YOUR TASK:
Rewrite the items from their first line through the line that contains "9: (209, 288)" as a JSON list of strings, one string per line, with blank lines and picture lines left out.

# # #

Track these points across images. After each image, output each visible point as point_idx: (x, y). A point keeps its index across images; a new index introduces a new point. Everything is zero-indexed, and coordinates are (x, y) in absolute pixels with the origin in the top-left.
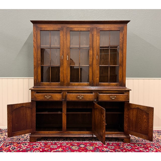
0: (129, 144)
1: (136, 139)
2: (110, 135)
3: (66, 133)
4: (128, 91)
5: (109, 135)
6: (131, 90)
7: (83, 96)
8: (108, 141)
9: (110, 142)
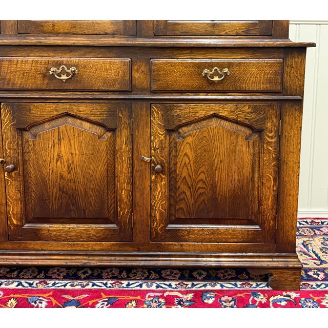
0: (294, 295)
1: (324, 266)
2: (211, 256)
3: (10, 246)
4: (301, 49)
5: (203, 257)
6: (313, 45)
7: (76, 66)
8: (204, 280)
9: (209, 288)
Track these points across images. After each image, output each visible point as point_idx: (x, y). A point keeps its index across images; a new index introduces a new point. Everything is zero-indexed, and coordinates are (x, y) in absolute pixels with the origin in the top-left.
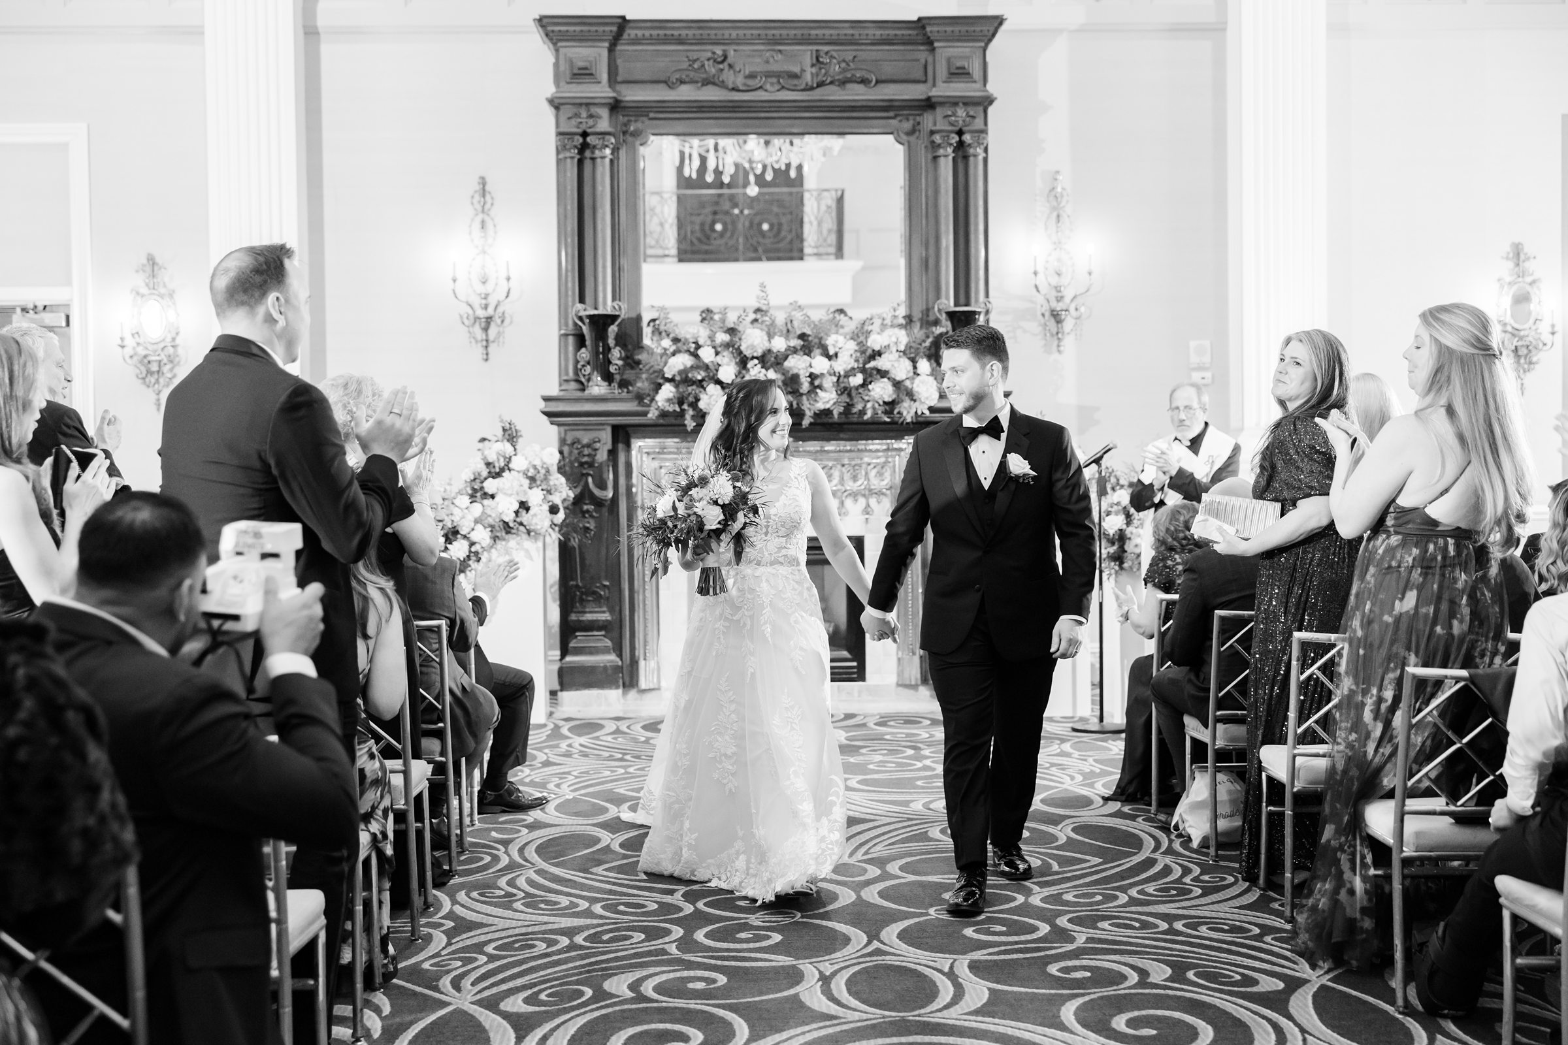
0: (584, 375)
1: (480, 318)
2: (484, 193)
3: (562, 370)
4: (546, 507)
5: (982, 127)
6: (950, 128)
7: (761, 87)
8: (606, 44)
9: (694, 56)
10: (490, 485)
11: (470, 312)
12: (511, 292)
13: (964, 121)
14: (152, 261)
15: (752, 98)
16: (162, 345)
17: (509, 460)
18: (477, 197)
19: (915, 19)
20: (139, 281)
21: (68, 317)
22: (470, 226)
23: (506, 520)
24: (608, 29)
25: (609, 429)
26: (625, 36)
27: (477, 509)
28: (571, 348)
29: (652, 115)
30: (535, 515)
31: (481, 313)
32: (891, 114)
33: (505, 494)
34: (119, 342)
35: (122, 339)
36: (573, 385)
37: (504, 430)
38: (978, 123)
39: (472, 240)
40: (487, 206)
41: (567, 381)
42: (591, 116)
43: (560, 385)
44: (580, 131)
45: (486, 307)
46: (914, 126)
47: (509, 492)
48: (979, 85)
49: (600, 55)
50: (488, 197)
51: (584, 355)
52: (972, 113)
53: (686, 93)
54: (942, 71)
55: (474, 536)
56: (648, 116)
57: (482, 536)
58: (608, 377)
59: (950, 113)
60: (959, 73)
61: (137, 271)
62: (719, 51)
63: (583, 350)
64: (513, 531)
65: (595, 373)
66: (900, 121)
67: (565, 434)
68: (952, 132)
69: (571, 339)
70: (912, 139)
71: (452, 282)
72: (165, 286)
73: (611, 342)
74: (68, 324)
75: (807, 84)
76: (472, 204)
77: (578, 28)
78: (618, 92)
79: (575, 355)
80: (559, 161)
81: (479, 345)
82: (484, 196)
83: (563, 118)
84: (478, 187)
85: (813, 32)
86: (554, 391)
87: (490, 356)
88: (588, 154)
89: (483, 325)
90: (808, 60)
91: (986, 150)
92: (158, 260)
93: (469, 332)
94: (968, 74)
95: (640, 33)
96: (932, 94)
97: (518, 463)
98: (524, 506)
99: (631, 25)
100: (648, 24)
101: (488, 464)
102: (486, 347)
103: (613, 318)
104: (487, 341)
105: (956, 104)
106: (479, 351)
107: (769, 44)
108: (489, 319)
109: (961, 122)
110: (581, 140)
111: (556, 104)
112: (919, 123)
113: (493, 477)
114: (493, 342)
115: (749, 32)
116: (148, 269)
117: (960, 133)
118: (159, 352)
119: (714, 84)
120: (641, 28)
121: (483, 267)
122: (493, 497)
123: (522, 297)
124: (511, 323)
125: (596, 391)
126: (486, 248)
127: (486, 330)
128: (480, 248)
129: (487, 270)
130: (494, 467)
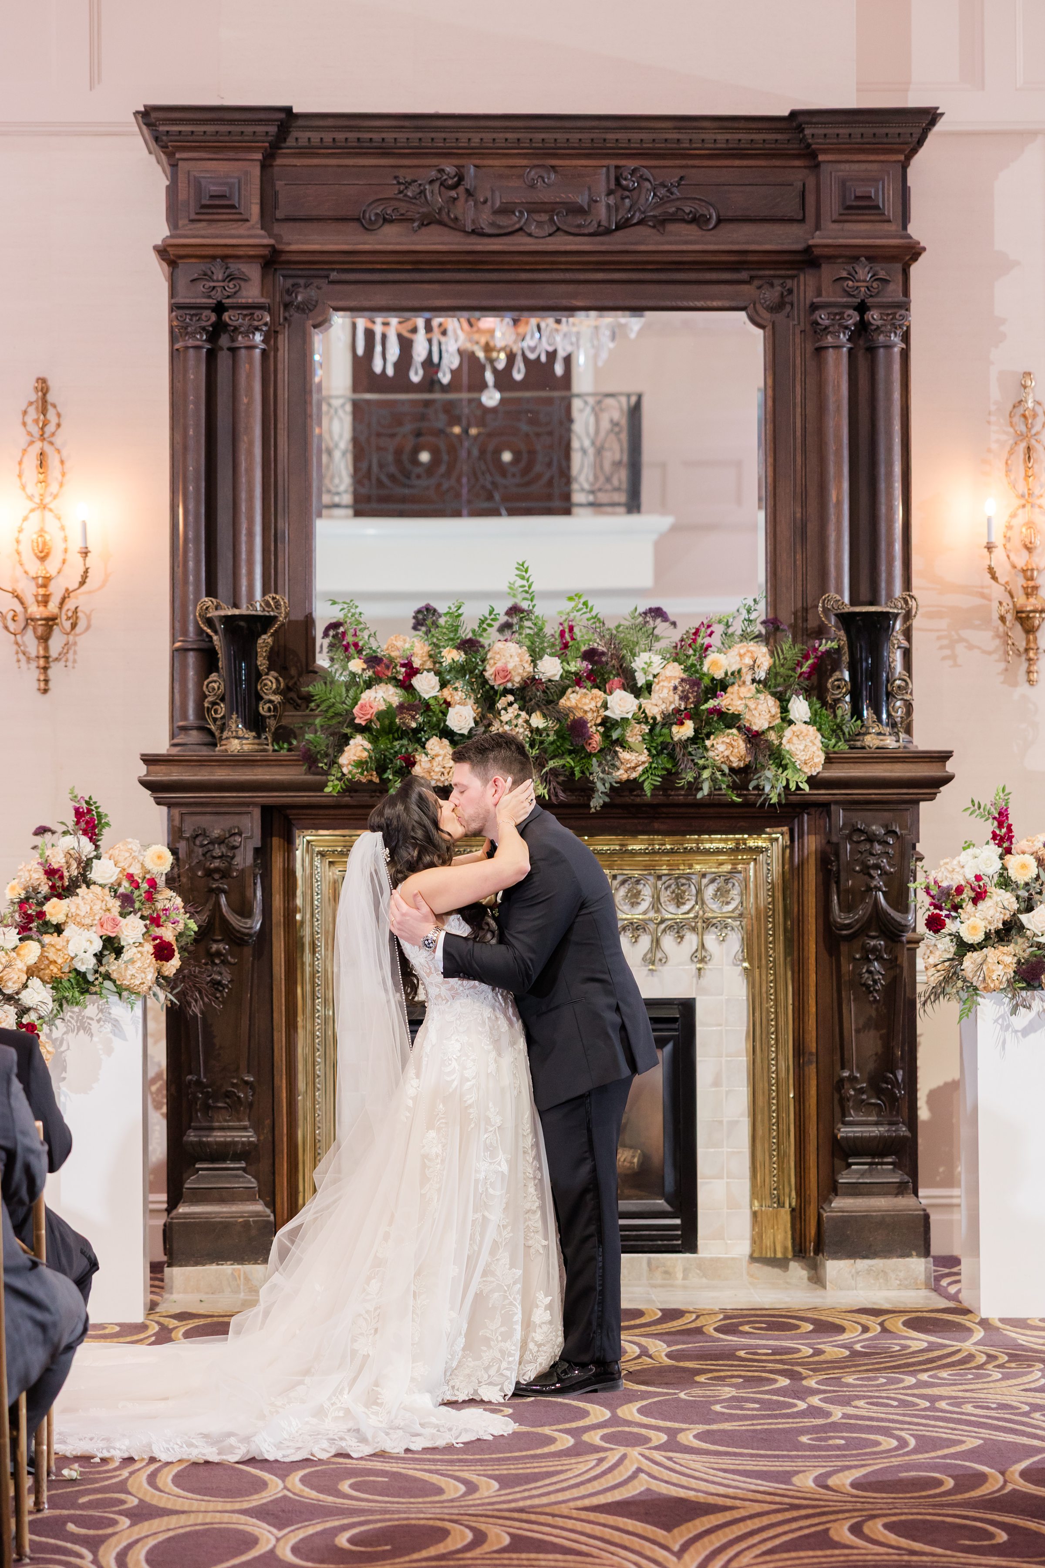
0: (215, 719)
1: (34, 620)
2: (44, 405)
3: (176, 710)
4: (149, 948)
5: (901, 298)
6: (846, 300)
7: (521, 229)
8: (259, 156)
9: (406, 175)
10: (55, 910)
11: (19, 608)
12: (90, 575)
13: (869, 288)
15: (506, 248)
17: (86, 865)
18: (32, 413)
19: (786, 113)
22: (20, 463)
23: (82, 969)
24: (261, 129)
25: (257, 813)
26: (291, 142)
27: (32, 951)
28: (192, 673)
29: (334, 275)
30: (132, 961)
31: (36, 611)
32: (744, 275)
33: (80, 924)
36: (194, 736)
37: (79, 813)
38: (893, 291)
39: (23, 487)
40: (51, 428)
41: (183, 729)
42: (230, 278)
43: (173, 736)
44: (211, 302)
45: (45, 601)
46: (782, 296)
47: (88, 921)
48: (893, 227)
49: (246, 173)
50: (51, 414)
51: (216, 685)
52: (882, 274)
53: (393, 239)
54: (831, 204)
55: (28, 998)
56: (327, 277)
58: (256, 724)
59: (843, 274)
60: (861, 207)
62: (449, 167)
63: (214, 676)
64: (93, 989)
65: (234, 716)
66: (759, 288)
67: (182, 821)
68: (847, 306)
69: (191, 657)
70: (780, 317)
73: (262, 662)
75: (600, 225)
76: (24, 424)
77: (210, 129)
78: (278, 237)
79: (199, 684)
80: (174, 354)
81: (34, 664)
82: (44, 412)
83: (182, 283)
84: (35, 396)
85: (611, 135)
86: (162, 745)
87: (51, 684)
88: (224, 341)
89: (40, 630)
90: (601, 183)
91: (906, 338)
93: (17, 643)
94: (877, 207)
95: (315, 137)
96: (812, 240)
97: (103, 871)
98: (113, 946)
99: (300, 122)
100: (332, 122)
101: (51, 873)
102: (45, 669)
103: (264, 622)
104: (46, 658)
105: (856, 259)
106: (33, 674)
107: (535, 156)
108: (50, 622)
109: (863, 290)
110: (213, 317)
111: (172, 254)
112: (790, 291)
113: (60, 897)
114: (56, 659)
119: (441, 223)
120: (317, 128)
121: (42, 532)
122: (59, 929)
123: (105, 582)
124: (88, 628)
125: (235, 746)
126: (47, 500)
127: (44, 639)
128: (37, 500)
129: (48, 537)
130: (61, 878)
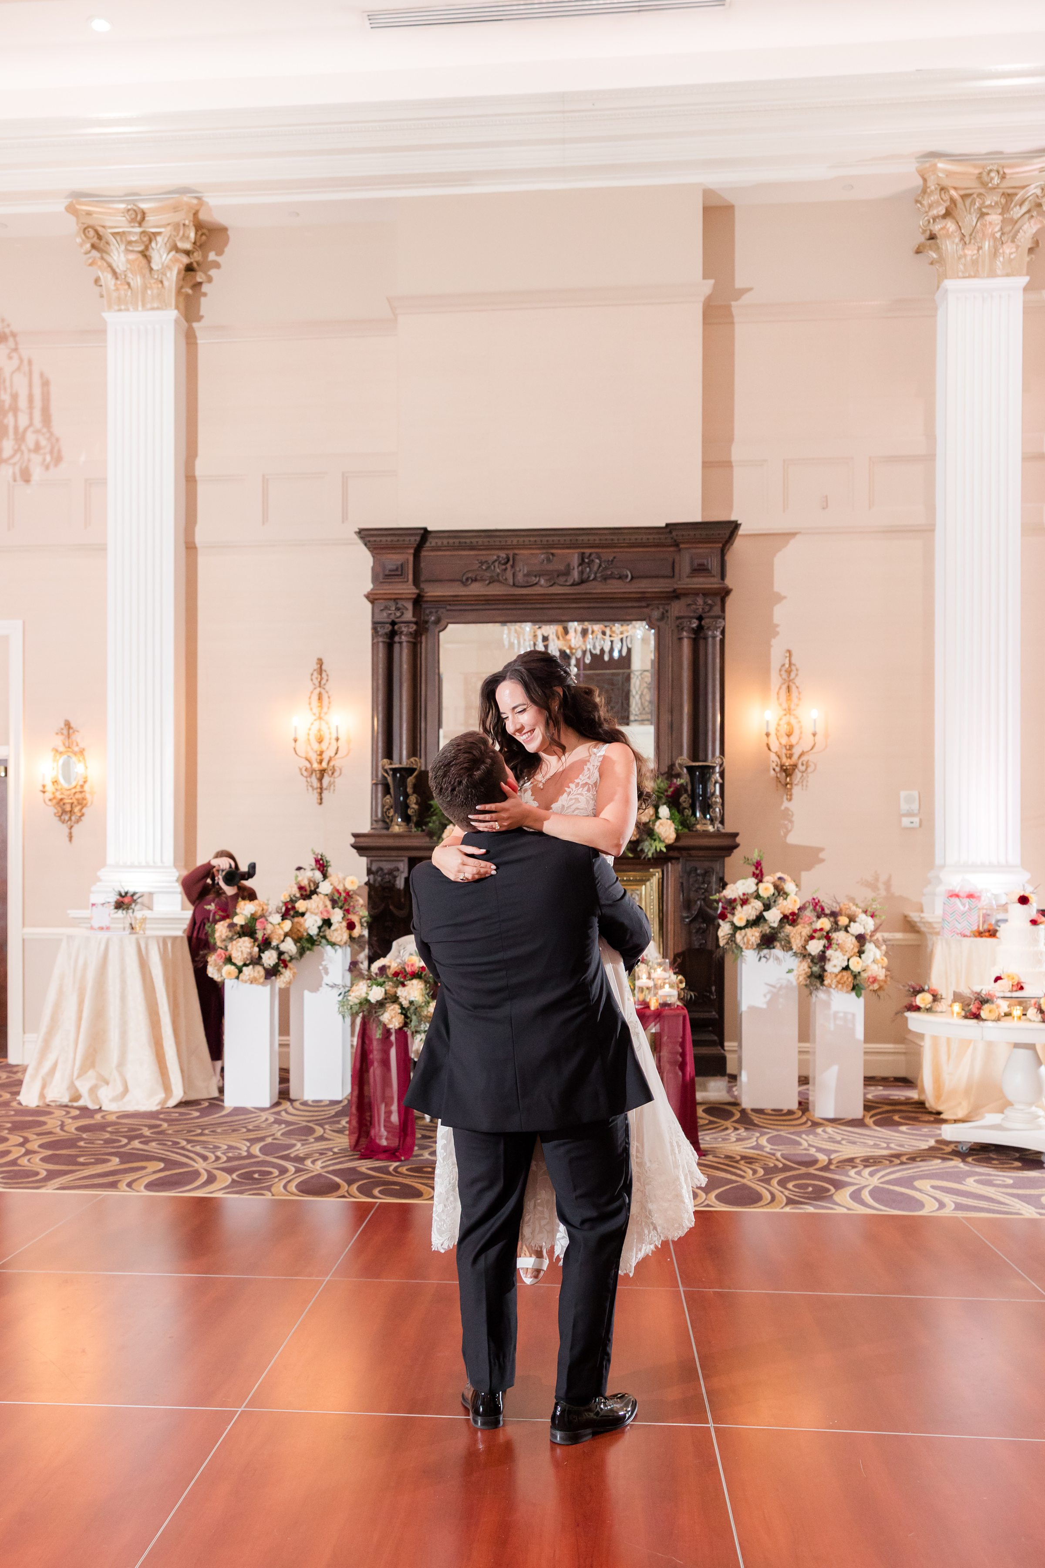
0: (389, 817)
1: (315, 771)
2: (321, 671)
3: (374, 811)
4: (344, 924)
5: (720, 613)
6: (692, 615)
7: (536, 584)
8: (412, 551)
9: (484, 559)
10: (301, 905)
11: (308, 765)
12: (340, 749)
13: (703, 609)
14: (68, 725)
15: (529, 593)
16: (74, 791)
17: (317, 886)
18: (316, 675)
19: (663, 525)
20: (58, 742)
21: (6, 770)
22: (310, 698)
23: (311, 934)
24: (413, 538)
25: (406, 860)
26: (428, 544)
27: (287, 925)
28: (380, 795)
29: (449, 607)
30: (336, 930)
31: (316, 766)
32: (644, 604)
33: (312, 913)
34: (41, 788)
35: (44, 786)
36: (380, 825)
37: (317, 861)
38: (717, 610)
39: (311, 709)
40: (323, 682)
41: (376, 821)
42: (398, 609)
43: (372, 824)
44: (390, 620)
45: (321, 762)
46: (663, 614)
47: (316, 911)
48: (717, 579)
49: (408, 560)
50: (324, 675)
51: (388, 801)
52: (710, 602)
53: (476, 589)
54: (686, 569)
56: (445, 608)
57: (289, 946)
58: (407, 819)
59: (690, 602)
60: (700, 570)
61: (57, 734)
62: (503, 554)
63: (388, 796)
64: (317, 943)
65: (396, 815)
66: (652, 609)
67: (371, 864)
68: (692, 618)
69: (380, 788)
70: (662, 624)
71: (293, 742)
72: (77, 745)
73: (410, 790)
74: (6, 775)
75: (574, 581)
76: (312, 680)
77: (389, 539)
78: (422, 590)
79: (382, 799)
80: (373, 644)
81: (315, 791)
82: (321, 675)
83: (377, 611)
84: (316, 667)
85: (580, 538)
86: (365, 827)
87: (324, 801)
88: (397, 639)
89: (318, 775)
90: (575, 561)
91: (723, 633)
92: (72, 725)
93: (307, 781)
94: (707, 570)
95: (439, 542)
96: (676, 586)
97: (325, 888)
98: (327, 923)
99: (433, 535)
100: (446, 534)
101: (301, 888)
102: (321, 794)
103: (410, 771)
104: (321, 788)
105: (697, 594)
106: (315, 796)
107: (544, 548)
108: (323, 772)
109: (701, 610)
110: (390, 628)
111: (372, 598)
112: (667, 611)
113: (304, 899)
114: (326, 789)
115: (527, 539)
116: (65, 732)
117: (700, 618)
118: (72, 796)
119: (499, 581)
120: (440, 537)
121: (319, 730)
122: (303, 914)
123: (348, 754)
124: (340, 774)
125: (396, 829)
126: (322, 715)
127: (320, 780)
128: (317, 715)
129: (322, 733)
130: (306, 891)
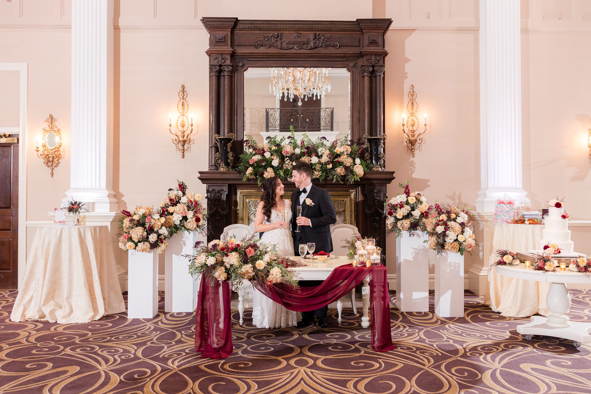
0: (218, 164)
1: (181, 141)
2: (183, 91)
3: (210, 161)
4: (194, 219)
5: (383, 64)
6: (369, 65)
7: (293, 48)
8: (230, 30)
9: (266, 35)
10: (171, 209)
11: (177, 138)
12: (193, 130)
13: (375, 62)
14: (51, 117)
15: (289, 52)
16: (54, 150)
17: (180, 199)
18: (181, 93)
19: (355, 20)
20: (46, 125)
21: (18, 139)
22: (178, 105)
23: (176, 224)
24: (230, 23)
25: (227, 185)
26: (238, 27)
27: (163, 220)
28: (213, 152)
30: (190, 222)
31: (181, 139)
32: (345, 59)
33: (177, 213)
34: (36, 149)
35: (38, 148)
36: (214, 167)
37: (180, 186)
38: (381, 63)
39: (178, 111)
40: (185, 97)
41: (211, 166)
42: (223, 59)
43: (209, 167)
44: (219, 64)
45: (183, 137)
46: (355, 64)
47: (179, 212)
48: (381, 48)
49: (227, 34)
50: (185, 93)
51: (217, 155)
52: (378, 59)
53: (263, 50)
54: (366, 42)
55: (161, 232)
56: (247, 59)
57: (164, 231)
58: (227, 164)
59: (368, 58)
60: (373, 43)
61: (45, 121)
62: (275, 33)
63: (218, 153)
64: (179, 229)
65: (222, 162)
66: (349, 62)
67: (209, 187)
69: (213, 149)
70: (354, 69)
71: (169, 126)
72: (56, 127)
73: (229, 150)
74: (18, 142)
75: (311, 47)
76: (179, 96)
77: (218, 23)
78: (235, 50)
80: (210, 76)
81: (180, 151)
82: (183, 93)
83: (212, 59)
84: (181, 89)
85: (314, 26)
86: (206, 170)
87: (185, 156)
88: (222, 74)
89: (182, 143)
90: (312, 38)
91: (384, 74)
92: (54, 117)
93: (176, 146)
94: (376, 43)
95: (244, 26)
96: (361, 51)
97: (184, 200)
98: (185, 218)
99: (240, 22)
100: (247, 22)
101: (171, 200)
102: (183, 152)
103: (229, 140)
104: (184, 150)
105: (372, 55)
106: (180, 154)
107: (296, 31)
108: (184, 142)
109: (373, 62)
110: (219, 68)
111: (209, 53)
112: (357, 63)
113: (173, 206)
114: (186, 150)
115: (288, 26)
116: (50, 121)
117: (373, 67)
118: (53, 153)
119: (273, 46)
120: (244, 23)
121: (183, 121)
122: (172, 214)
123: (197, 132)
124: (193, 143)
125: (222, 170)
126: (184, 113)
127: (183, 146)
128: (182, 113)
130: (174, 201)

# # #

WRITTEN ANSWER:
[
  "Track these points across images. After each image, output each visible point as point_idx: (x, y). A point keeps its index across images; a new index introduces a new point. Everything is zero-indexed, and coordinates are (x, y) in absolute pixels with the origin in the top-left.",
  "0: (129, 144)",
  "1: (136, 139)",
  "2: (110, 135)",
  "3: (66, 133)",
  "4: (128, 91)",
  "5: (109, 135)",
  "6: (131, 90)",
  "7: (83, 96)",
  "8: (108, 141)",
  "9: (110, 142)",
  "0: (294, 295)",
  "1: (324, 266)",
  "2: (211, 256)",
  "3: (10, 246)",
  "4: (301, 49)",
  "5: (203, 257)",
  "6: (313, 45)",
  "7: (76, 66)",
  "8: (204, 280)",
  "9: (209, 288)"
]